La guerra in Ucraina sui mercati si è manifestata con cali importanti dei principali indici azionari globali e con l’esplosione al rialzo delle materie prime e in particolare di petrolio e gas ma non solo; grano e frumento sono saliti e uno dei principali produttori di fertilizzanti al mondo “Mosaic” ha avvisato che ci potrebbe essere mancanza di potassio.



La reazione dei mercati è comprensibile da diversi punti di vista. Il primo è legato all’incertezza, ieri ancora massiccia, sull’esito finale dell’intervento militare russo in Ucraina; non è chiaro né quanto possa durare, né quali siano gli obiettivi politici dell’invasione.
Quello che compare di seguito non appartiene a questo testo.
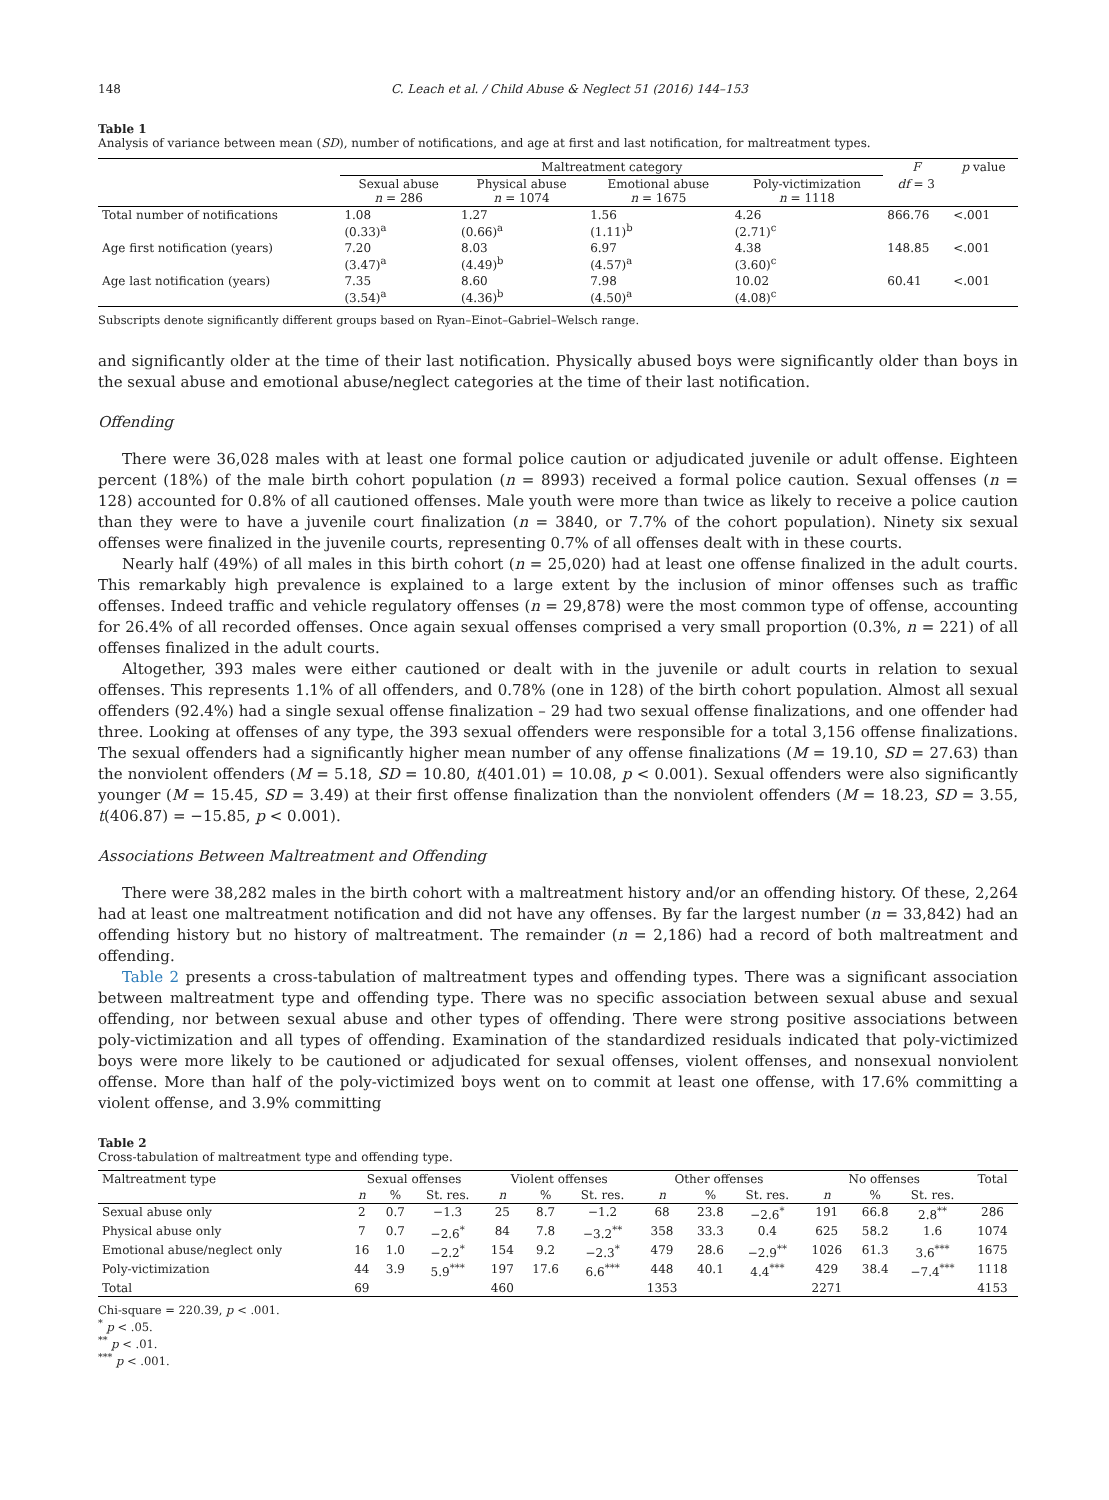148 C. Leach et al. / Child Abuse & Neglect 51 (2016) 144–153
Table 1
Analysis of variance between mean (SD), number of notifications, and age at first and last notification, for maltreatment types.
| | Maltreatment category | | | | F | p value |
| --- | --- | --- | --- | --- | --- | --- |
| | Sexual abuse n = 286 | Physical abuse n = 1074 | Emotional abuse n = 1675 | Poly-victimization n = 1118 | df = 3 | |
| Total number of notifications | 1.08 (0.33)<sup>a</sup> | 1.27 (0.66)<sup>a</sup> | 1.56 (1.11)<sup>b</sup> | 4.26 (2.71)<sup>c</sup> | 866.76 | <.001 |
| Age first notification (years) | 7.20 (3.47)<sup>a</sup> | 8.03 (4.49)<sup>b</sup> | 6.97 (4.57)<sup>a</sup> | 4.38 (3.60)<sup>c</sup> | 148.85 | <.001 |
| Age last notification (years) | 7.35 (3.54)<sup>a</sup> | 8.60 (4.36)<sup>b</sup> | 7.98 (4.50)<sup>a</sup> | 10.02 (4.08)<sup>c</sup> | 60.41 | <.001 |
Subscripts denote significantly different groups based on Ryan–Einot–Gabriel–Welsch range.
and significantly older at the time of their last notification. Physically abused boys were significantly older than boys in the sexual abuse and emotional abuse/neglect categories at the time of their last notification.
Offending
There were 36,028 males with at least one formal police caution or adjudicated juvenile or adult offense. Eighteen percent (18%) of the male birth cohort population (n = 8993) received a formal police caution. Sexual offenses (n = 128) accounted for 0.8% of all cautioned offenses. Male youth were more than twice as likely to receive a police caution than they were to have a juvenile court finalization (n = 3840, or 7.7% of the cohort population). Ninety six sexual offenses were finalized in the juvenile courts, representing 0.7% of all offenses dealt with in these courts.
Nearly half (49%) of all males in this birth cohort (n = 25,020) had at least one offense finalized in the adult courts. This remarkably high prevalence is explained to a large extent by the inclusion of minor offenses such as traffic offenses. Indeed traffic and vehicle regulatory offenses (n = 29,878) were the most common type of offense, accounting for 26.4% of all recorded offenses. Once again sexual offenses comprised a very small proportion (0.3%, n = 221) of all offenses finalized in the adult courts.
Altogether, 393 males were either cautioned or dealt with in the juvenile or adult courts in relation to sexual offenses. This represents 1.1% of all offenders, and 0.78% (one in 128) of the birth cohort population. Almost all sexual offenders (92.4%) had a single sexual offense finalization – 29 had two sexual offense finalizations, and one offender had three. Looking at offenses of any type, the 393 sexual offenders were responsible for a total 3,156 offense finalizations. The sexual offenders had a significantly higher mean number of any offense finalizations (M = 19.10, SD = 27.63) than the nonviolent offenders (M = 5.18, SD = 10.80, t(401.01) = 10.08, p < 0.001). Sexual offenders were also significantly younger (M = 15.45, SD = 3.49) at their first offense finalization than the nonviolent offenders (M = 18.23, SD = 3.55, t(406.87) = −15.85, p < 0.001).
Associations Between Maltreatment and Offending
There were 38,282 males in the birth cohort with a maltreatment history and/or an offending history. Of these, 2,264 had at least one maltreatment notification and did not have any offenses. By far the largest number (n = 33,842) had an offending history but no history of maltreatment. The remainder (n = 2,186) had a record of both maltreatment and offending.
Table 2 presents a cross-tabulation of maltreatment types and offending types. There was a significant association between maltreatment type and offending type. There was no specific association between sexual abuse and sexual offending, nor between sexual abuse and other types of offending. There were strong positive associations between poly-victimization and all types of offending. Examination of the standardized residuals indicated that poly-victimized boys were more likely to be cautioned or adjudicated for sexual offenses, violent offenses, and nonsexual nonviolent offense. More than half of the poly-victimized boys went on to commit at least one offense, with 17.6% committing a violent offense, and 3.9% committing
Table 2
Cross-tabulation of maltreatment type and offending type.
| Maltreatment type | Sexual offenses | | | Violent offenses | | | Other offenses | | | No offenses | | | Total |
| --- | --- | --- | --- | --- | --- | --- | --- | --- | --- | --- | --- | --- | --- |
| | n | % | St. res. | n | % | St. res. | n | % | St. res. | n | % | St. res. | |
| Sexual abuse only | 2 | 0.7 | −1.3 | 25 | 8.7 | −1.2 | 68 | 23.8 | −2.6<sup>*</sup> | 191 | 66.8 | 2.8<sup>**</sup> | 286 |
| Physical abuse only | 7 | 0.7 | −2.6<sup>*</sup> | 84 | 7.8 | −3.2<sup>**</sup> | 358 | 33.3 | 0.4 | 625 | 58.2 | 1.6 | 1074 |
| Emotional abuse/neglect only | 16 | 1.0 | −2.2<sup>*</sup> | 154 | 9.2 | −2.3<sup>*</sup> | 479 | 28.6 | −2.9<sup>**</sup> | 1026 | 61.3 | 3.6<sup>***</sup> | 1675 |
| Poly-victimization | 44 | 3.9 | 5.9<sup>***</sup> | 197 | 17.6 | 6.6<sup>***</sup> | 448 | 40.1 | 4.4<sup>***</sup> | 429 | 38.4 | −7.4<sup>***</sup> | 1118 |
| Total | 69 | | | 460 | | | 1353 | | | 2271 | | | 4153 |
Chi-square = 220.39, p < .001.
<sup>*</sup> p < .05.
<sup>**</sup> p < .01.
<sup>***</sup> p < .001.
Non è nemmeno chiaro se il conflitto si possa estendere a Taiwan; è un’ipotesi che ieri è comparsa nel radar degli investitori e che dopo gli eventi di ieri è meno lunare.



La seconda incertezza, strettamente legata all’evoluzione del conflitto, è relativa alle sanzioni economiche che verranno imposte alla Russia. Gli investitori sono consapevoli che le sanzioni saranno pagate a carissimo prezzo dall’Europa perché è un continente che importa gas e petrolio, fertilizzanti e cereali. È persino probabile che i cittadini europei paghino molto di più di quelli russi. Il crollo dell’euro nei confronti del dollaro incorpora sia questa oggettiva fragilità dell’Europa, sia le preoccupazione per la coesione europea che verrà messa in crisi da un’ondata di inflazione energetica e alimentare che sostanzialmente non si vede da quasi un secolo. Le sanzioni alla Russia non colpiscono le economie dei Paesi membri allo stesso modo e si scaricano allo stesso modo sia su Paesi molto indebitati che su Paesi poco indebitati; sia su Paesi che dipendono molto dagli idrocarburi, sia su Paesi, come la Francia, che invece sono in fondo alla classifica per esposizione a gas e petrolio. 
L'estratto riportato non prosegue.